#### Work required
Please locate every line in the material below that contains the string "elev" and copy each of those lines.

#### Stored rows
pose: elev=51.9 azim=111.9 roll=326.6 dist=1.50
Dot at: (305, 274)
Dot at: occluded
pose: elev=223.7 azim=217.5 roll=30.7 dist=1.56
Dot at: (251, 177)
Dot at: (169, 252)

#### Solution for this problem
pose: elev=51.9 azim=111.9 roll=326.6 dist=1.50
pose: elev=223.7 azim=217.5 roll=30.7 dist=1.56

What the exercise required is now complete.